◆ QUESTIONS
(A) Dans l'article sur la statue de John A. Macdonald à Charlottetown, qu'est-ce que Jenene Wooldridge voudrait ajouter à la statue ?
(B) Reprenez l'article sur la statue de John A. Macdonald à Charlottetown et écrivez la suite à partir de sa dernière ligne.

◆ TEXTE FOURNI
::::

Depuis la mort de Georges Floyd aux États-Unis, la colère face au racisme et à la violence policière monte, et dans de nombreux pays à travers le monde, on voit des statues dégradées, détruites. Ce mouvement monumental qui secoue la planète vient d’atteindre l’Île-du-Prince-Édouard.
À Charlottetown, plusieurs citoyens ont écrit au conseil municipal pour demander le retrait du bronze de Sir John A. Macdonald, assis sur un banc à l’entrée de la voie piétonne Victoria Row. Ils considèrent la statue, qui représente le premier premier ministre du Canada, comme un symbole inacceptable et un obstacle au vivre-ensemble.
Les milliers de touristes qui visitent la ville chaque année se photographient aux côtés du personnage qui les accueille depuis 2008.
«Ça ne reflète pas le Canada inclusif dans lequel je veux vivre, un Canada qui reconnait les droits de tous les citoyens, propose une histoire complexe aux touristes, facilite l’émergence d’un récit partagé, acceptable par tous», explique Ann Braithwaite, professeure à l’Université de l’Île-du-Prince-Édouard, qui appelle la municipalité à être du «bon côté de l’histoire».
La coordonnatrice d’un programme d’études sur la diversité et la justice sociale se sent injuriée par ce monument au regard de l’histoire et de l’exigence d’égalité.
John A. Macdonald, père de la Confédération qui a pris part à la Conférence de Charlottetown en 1864, est aussi connu pour être l’un des architectes des pensionnats autochtones. Une politique à l’origine d’abus ayant persisté pendant plus d’un siècle.

Rappeler les injustices
Pour des représentants de la communauté micmaque de l’Ile, c’est plutôt en faisant parler la pierre qu’on fera avancer la société.
La directrice de l’organisme porte-parole L’Nuey, Jenene Wooldridge, préfèrerait laisser la statue à sa place et y ajouter un panneau explicatif.
Ce serait une manière d’éduquer les gens sur la véritable histoire du Canada, dit-elle. De leur montrer qui était réellement John A. Macdonald, son racisme, le rôle dévastateur qu’il a joué dans de nombreuses politiques visant à effacer le visage des Premières Nations.
Une solution à laquelle adhère Philippe Brown. «John A. Macdonald fait partie de notre histoire, la ville et l’Ile ont un lien très fort avec lui», rappelle le maire de Charlottetown.
Le cas de John A. Macdonald invite à reconsidérer les limites à fixer à l’effacement des drames du passé, pour en garder la mémoire et en tirer les leçons. «On doit présenter les évènements historiques dans leur intégralité, on ne peut pas dissimuler ceux qui nous gênent», plaide le premier ministre de la province, Dennis King.
Aux yeux de Jenene Wooldridge, John A. Macdonald s’en tirerait presque mieux si on enlevait le bronze et qu’on l’oubliait : «Sans vérité, nous n’arriverons pas à la réconciliation». L’organisme L’Nuey plaide également pour l’installation de davantage de monuments en hommage aux autochtones.
Les statues, «un acte politique et commémoratif»

::::

◆ Données de suivi des coordonnées en pixels
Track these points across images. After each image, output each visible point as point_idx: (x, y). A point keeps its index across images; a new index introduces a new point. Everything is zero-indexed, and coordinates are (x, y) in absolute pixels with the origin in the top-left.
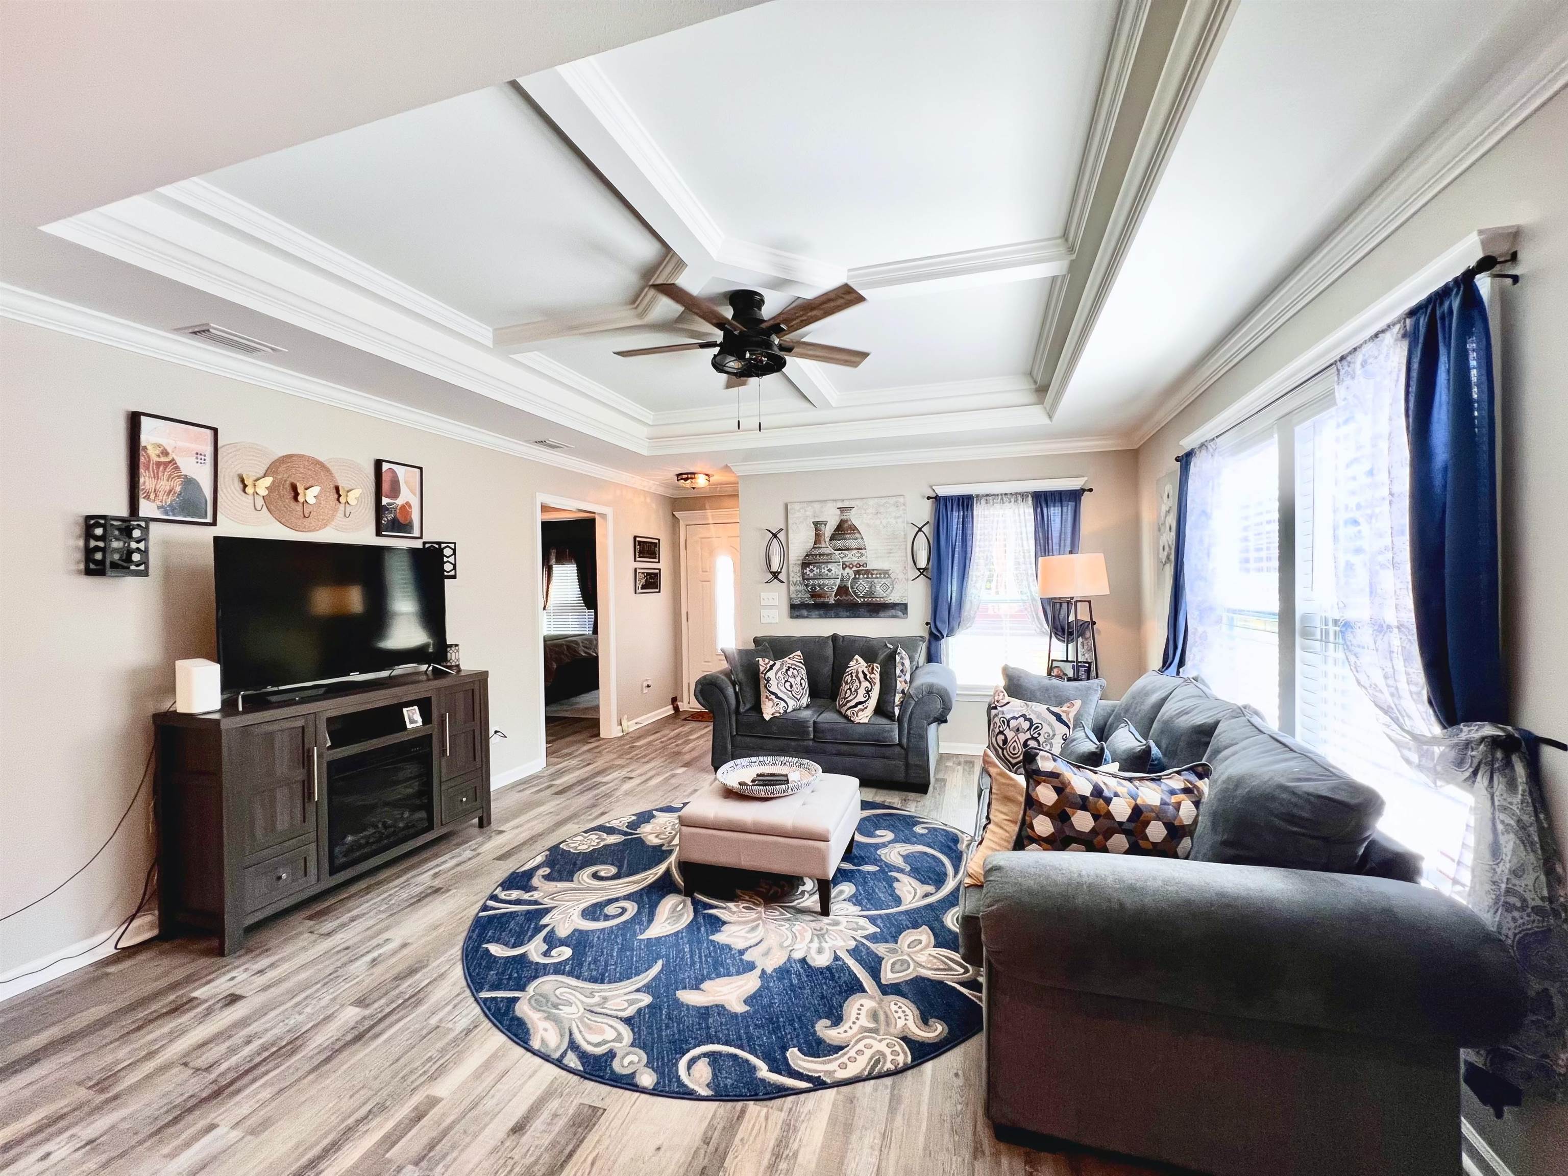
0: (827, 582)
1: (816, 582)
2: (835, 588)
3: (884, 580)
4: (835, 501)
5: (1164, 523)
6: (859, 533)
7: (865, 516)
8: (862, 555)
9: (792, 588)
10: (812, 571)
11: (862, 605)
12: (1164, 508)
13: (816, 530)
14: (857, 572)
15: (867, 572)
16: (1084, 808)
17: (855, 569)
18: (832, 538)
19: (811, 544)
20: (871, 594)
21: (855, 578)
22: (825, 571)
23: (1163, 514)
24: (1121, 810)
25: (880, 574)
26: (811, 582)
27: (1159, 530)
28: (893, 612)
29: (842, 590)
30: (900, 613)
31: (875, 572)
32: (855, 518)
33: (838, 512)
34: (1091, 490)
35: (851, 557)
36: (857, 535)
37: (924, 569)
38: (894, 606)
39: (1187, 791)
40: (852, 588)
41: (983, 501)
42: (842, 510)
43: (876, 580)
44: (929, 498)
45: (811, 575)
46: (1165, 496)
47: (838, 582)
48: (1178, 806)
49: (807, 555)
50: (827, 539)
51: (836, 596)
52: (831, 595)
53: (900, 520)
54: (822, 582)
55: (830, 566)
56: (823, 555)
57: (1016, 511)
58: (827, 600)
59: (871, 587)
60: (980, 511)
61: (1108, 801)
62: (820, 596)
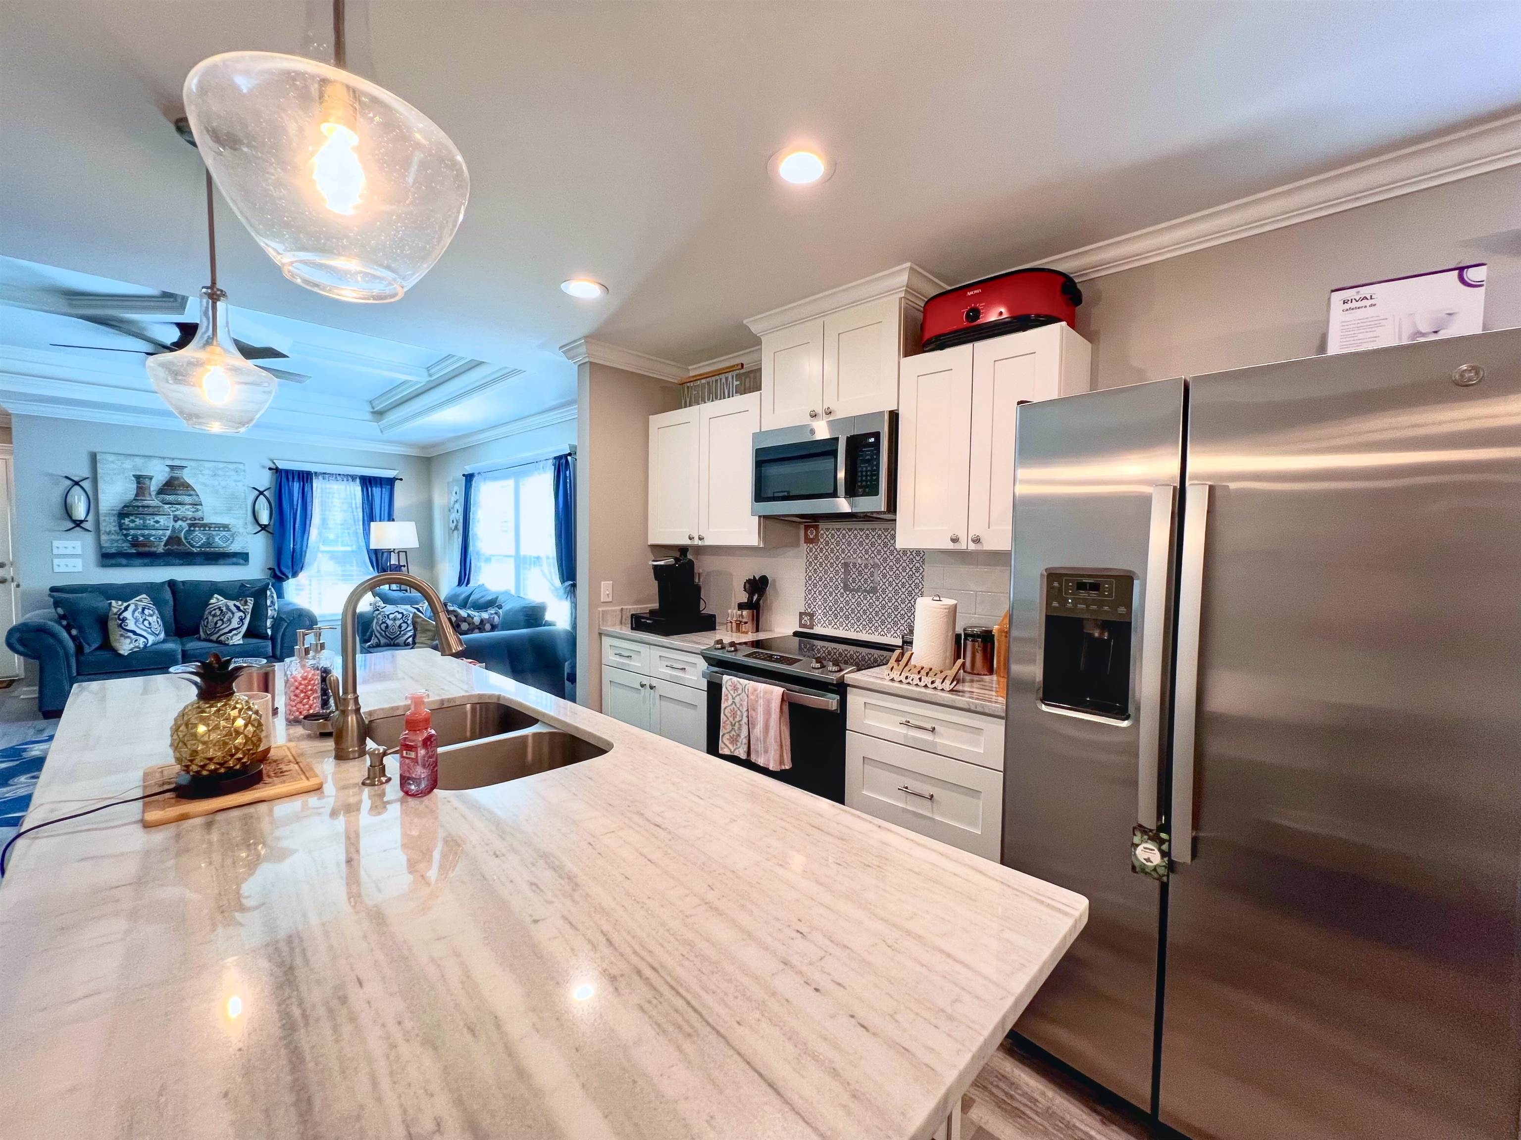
0: (154, 532)
1: (139, 532)
2: (165, 539)
3: (224, 533)
4: (164, 458)
5: (453, 508)
6: (194, 490)
7: (200, 476)
8: (197, 510)
9: (104, 537)
10: (133, 521)
11: (198, 554)
12: (453, 499)
13: (138, 483)
14: (190, 525)
15: (204, 526)
16: (465, 621)
17: (189, 522)
18: (160, 492)
19: (131, 495)
20: (208, 544)
21: (189, 530)
22: (151, 522)
23: (452, 503)
24: (477, 620)
25: (219, 527)
26: (132, 532)
27: (450, 511)
28: (235, 560)
29: (174, 539)
30: (242, 561)
31: (213, 526)
32: (187, 476)
33: (168, 469)
34: (401, 479)
35: (186, 511)
36: (192, 492)
37: (266, 526)
38: (235, 555)
39: (496, 613)
40: (186, 538)
41: (320, 477)
42: (172, 467)
43: (214, 533)
44: (270, 469)
45: (132, 525)
46: (454, 493)
47: (168, 533)
48: (494, 618)
49: (125, 506)
50: (153, 493)
51: (165, 545)
52: (159, 545)
53: (240, 484)
54: (147, 532)
55: (157, 518)
56: (148, 507)
57: (348, 487)
58: (153, 549)
59: (208, 539)
60: (317, 484)
61: (473, 618)
62: (144, 545)
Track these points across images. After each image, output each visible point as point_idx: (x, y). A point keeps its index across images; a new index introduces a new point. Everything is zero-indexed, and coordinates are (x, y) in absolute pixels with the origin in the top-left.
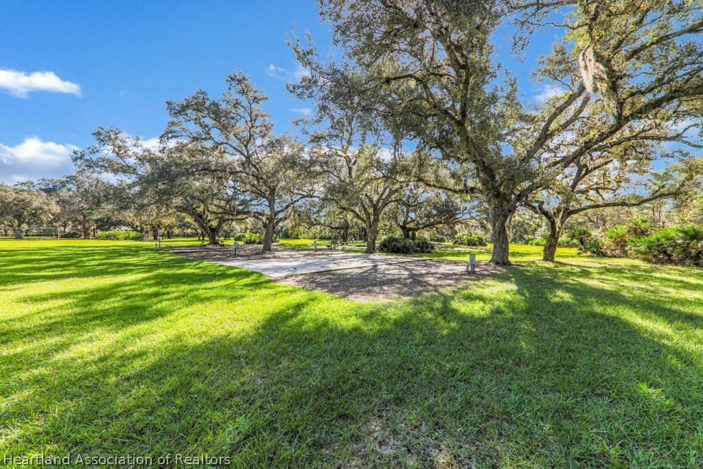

::::

◆ RÉPONSES
(A) Un panneau explicatif.

(B)
L’histoire n’est pas éternellement gravée dans le marbre des statues. «Personne ne va oublier John A. Macdonald si on enlève son bronze d’un banc à Charlottetown, affirme Ann Braithwaite. Les musées, les livres d’histoire, les programmes scolaires sont là pour nous rappeler son histoire.» Avant d’insister : «Je ne veux pas me débarrasser du personnage historique, je veux me débarrasser de la statue».
Un avis partagé par Gregory Kennedy, professeur d’histoire à l’Université de Moncton.
Cette sculpture ne représente pas l’histoire en tant que telle, c’est un acte politique et commémoratif, un certain récit voulu par l’élite, analyse l’historien. En voulant la déboulonner, les citoyens ne nient pas l’importance du personnage, mais ils ont le droit d’être en désaccord avec certains aspects sombres de son rôle dans la société.
État des lieux des monuments
Trancher le débat entre l’indispensable transmission du passé et le refus de célébrer les figures d’épisodes indignes nécessite de délimiter une frontière, entre symboles incontournables, ceux qui supposent une information du public et ceux qui constituent une insulte.
«Nous devons nous demander de quel monument on parle, d’où il vient, quelle est sa fonction, ils n’ont pas tous besoin d’être traités de la même manière. Sinon pourquoi ne pas faire disparaitre les pyramides construites par des milliers d’esclaves?» commente Ann Braithwaite. L’essentiel est d’ouvrir le dialogue selon la professeure.
Le retrait de certaines statues suffira-t-il pour effacer les fractures qui divisent la société? «Ça n’est pas suffisant pour réparer le racisme généralisé, les actes cruels, ça ne change pas la brutalité, les préjugés de notre société envers certains groupes, mais c’est un pas dans la bonne direction», assure Gregory Kennedy.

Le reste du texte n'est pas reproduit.